__Descrizione del compito__: Prosegui l'articolo sui controlli anti Covid-19 nella provincia di Napoli, riprendendo subito dopo la sua ultima frase.

__Testo di studio__:
◇ ◇ ◇ ◇ ◇

Sono in corso in queste queste ore numerosi controlli da parte delle forze dell’ordine in tutta la provincia di Napoli, al fine di far rispettare le norme anti Covid-19. I militari dell’Arma hanno presidiato le principali strade delle più importanti città dell’area a nord del capoluogo, tra cui Mugnano, Marano, Casoria e Villaricca. A Casoria i controlli anti Covid-19 sono stati accompagnati anche da diversi interventi per contrastare il fenomeno dello spaccio di droga. M. A., un quarantaseienne del posto già noto alle forze dell’ordine, è stato trovato in possesso di 54 grammi di marijuana e 10 di hashish e denunciato. Le operazioni sono poi proseguite all’interno di un’abitazione e hanno portato al deferimento di due conviventi dell’uomo: all’interno di un mobile della cucina sono stati infatti rinvenuti 16 grammi di marijuana. Gran parte delle ispezioni dei carabinieri sono state condotte per le strade maggiormente frequentate della città: qui sono state sanzionate sei persone che passeggiavano senza indossare le mascherine. In totale sono stati identificati 81 soggetti ed effettuate otto perquisizioni.

◇ ◇ ◇ ◇ ◇

__Dati forniti__:
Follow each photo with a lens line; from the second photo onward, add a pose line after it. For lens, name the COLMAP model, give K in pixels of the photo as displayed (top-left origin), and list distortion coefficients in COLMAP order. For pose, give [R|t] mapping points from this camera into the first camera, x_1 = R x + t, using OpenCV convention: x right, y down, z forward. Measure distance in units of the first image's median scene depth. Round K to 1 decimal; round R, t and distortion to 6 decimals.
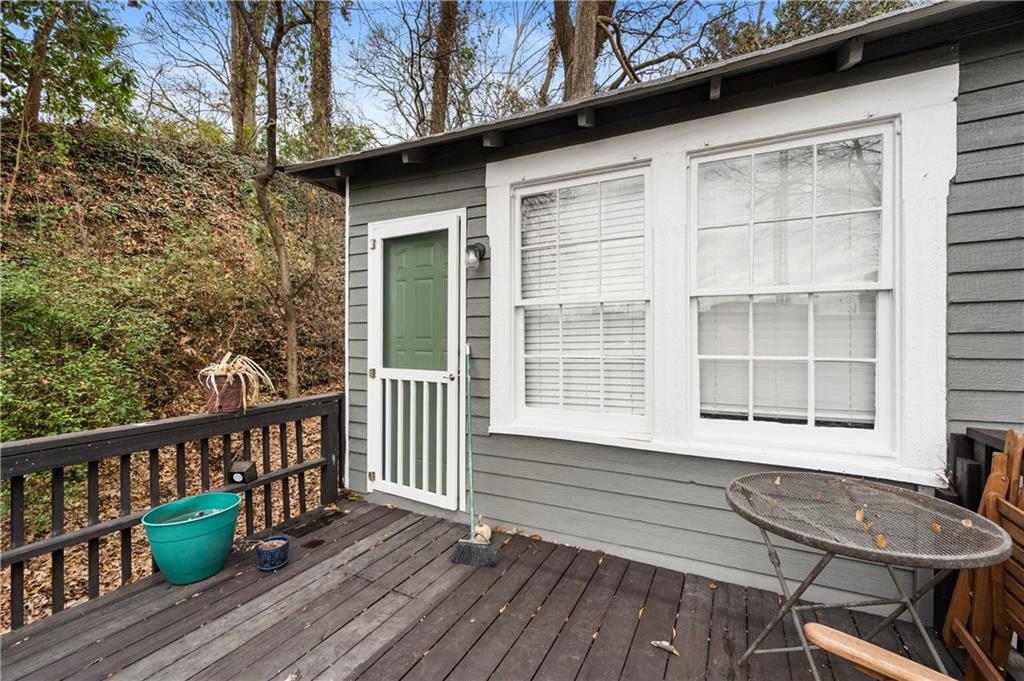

◇ ◇ ◇ ◇ ◇

__Svolgimento__:
A Marano i carabinieri hanno fermato per strada una ragazza di 28 anni che passeggiava senza indossare la mascherina. Per la giovane è scattata una sanzione da 400 euro. La ventottenne, nel maldestro tentativo di evitare di dover pagare la multa, ha fornito alle forze dell’ordine dichiarazioni false circa la sua identità. In seguito a un controllo effettuato tramite il collegamento on-line all’ufficio anagrafe del Comune, i militari hanno smascherato la ragazza, che è stata quindi sanzionata anche per attestazioni mendaci a pubblico ufficiale. A Mugnano di Napoli, invece, i carabinieri della stazione radiomobile hanno ispezionato un noto centro scommesse situato su corso Italia. Durante i controlli è emerso che il titolare dell’attività non misurava la temperatura corporea ai clienti, lasciando che questi entrassero senza mascherine e si assembrassero pericolosamente all’entrata dell’esercizio commerciale. Il proprietario del centro è stato pertanto denunciato per il mancato rispetto dei protocolli di sicurezza e sette persone sono state multate perché non indossavano i dispositivi di protezione individuale.